:: Entries shown ::

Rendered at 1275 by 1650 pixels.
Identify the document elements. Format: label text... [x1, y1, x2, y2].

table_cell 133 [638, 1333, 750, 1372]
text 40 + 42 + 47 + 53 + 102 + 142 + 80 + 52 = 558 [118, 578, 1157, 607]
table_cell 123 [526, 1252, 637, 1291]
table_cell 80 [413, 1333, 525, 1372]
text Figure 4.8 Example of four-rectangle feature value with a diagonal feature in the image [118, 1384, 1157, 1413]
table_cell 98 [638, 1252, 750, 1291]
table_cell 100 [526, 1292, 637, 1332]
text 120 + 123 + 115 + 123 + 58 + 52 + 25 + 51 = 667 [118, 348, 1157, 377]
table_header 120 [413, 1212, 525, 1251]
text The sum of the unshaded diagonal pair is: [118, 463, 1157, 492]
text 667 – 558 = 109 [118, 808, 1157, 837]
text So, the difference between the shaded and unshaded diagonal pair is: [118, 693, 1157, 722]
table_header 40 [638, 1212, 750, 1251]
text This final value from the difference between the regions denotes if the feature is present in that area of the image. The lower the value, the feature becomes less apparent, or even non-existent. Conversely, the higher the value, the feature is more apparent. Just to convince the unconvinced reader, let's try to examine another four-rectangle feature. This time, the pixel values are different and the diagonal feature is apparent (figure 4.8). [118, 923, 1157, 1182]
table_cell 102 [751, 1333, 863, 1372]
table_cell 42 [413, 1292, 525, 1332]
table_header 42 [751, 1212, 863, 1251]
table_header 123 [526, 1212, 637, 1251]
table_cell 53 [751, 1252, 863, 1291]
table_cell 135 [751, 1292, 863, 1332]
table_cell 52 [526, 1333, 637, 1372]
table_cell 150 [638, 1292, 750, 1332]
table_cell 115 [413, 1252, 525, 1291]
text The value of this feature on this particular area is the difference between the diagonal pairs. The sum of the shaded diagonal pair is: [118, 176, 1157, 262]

:::
:: Entries shown ::

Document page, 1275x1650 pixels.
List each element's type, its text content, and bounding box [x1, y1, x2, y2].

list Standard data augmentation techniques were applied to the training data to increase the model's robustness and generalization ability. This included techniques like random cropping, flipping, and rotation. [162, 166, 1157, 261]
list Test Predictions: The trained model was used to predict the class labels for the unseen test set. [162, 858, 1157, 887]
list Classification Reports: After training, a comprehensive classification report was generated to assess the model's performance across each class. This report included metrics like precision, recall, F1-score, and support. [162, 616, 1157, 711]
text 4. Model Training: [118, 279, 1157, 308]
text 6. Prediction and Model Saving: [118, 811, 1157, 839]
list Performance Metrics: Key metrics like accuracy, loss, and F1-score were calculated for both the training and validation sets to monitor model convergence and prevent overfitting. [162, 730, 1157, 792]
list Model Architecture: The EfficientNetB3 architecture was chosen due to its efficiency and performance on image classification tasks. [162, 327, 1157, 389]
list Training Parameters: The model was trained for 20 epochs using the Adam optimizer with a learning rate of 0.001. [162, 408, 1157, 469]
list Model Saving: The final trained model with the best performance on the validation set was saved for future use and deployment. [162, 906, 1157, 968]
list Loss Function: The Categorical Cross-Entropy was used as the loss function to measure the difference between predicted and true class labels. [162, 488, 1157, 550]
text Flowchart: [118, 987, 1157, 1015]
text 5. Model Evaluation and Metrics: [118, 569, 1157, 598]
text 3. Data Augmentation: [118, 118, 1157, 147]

:::

> Task details
List every line in the records that contains the word "Saving".

> Response to this exercise
text 6. Prediction and Model Saving: [118, 811, 1157, 839]
list Model Saving: The final trained model with the best performance on the validation set was saved for future use and deployment. [162, 906, 1157, 968]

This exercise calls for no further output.